# [Work to complete]
The listing below is to be copied in full, line by line.

--

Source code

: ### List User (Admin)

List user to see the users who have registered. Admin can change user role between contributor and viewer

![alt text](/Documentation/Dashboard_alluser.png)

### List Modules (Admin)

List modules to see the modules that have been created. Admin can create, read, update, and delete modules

--

# [Answer for the task]
Source code

: ### List User (Admin)

List user to see the users who have registered. Admin can change user role between contributor and viewer

![alt text](/Documentation/Dashboard_alluser.png)

### List Modules (Admin)

List modules to see the modules that have been created. Admin can create, read, update, and delete modules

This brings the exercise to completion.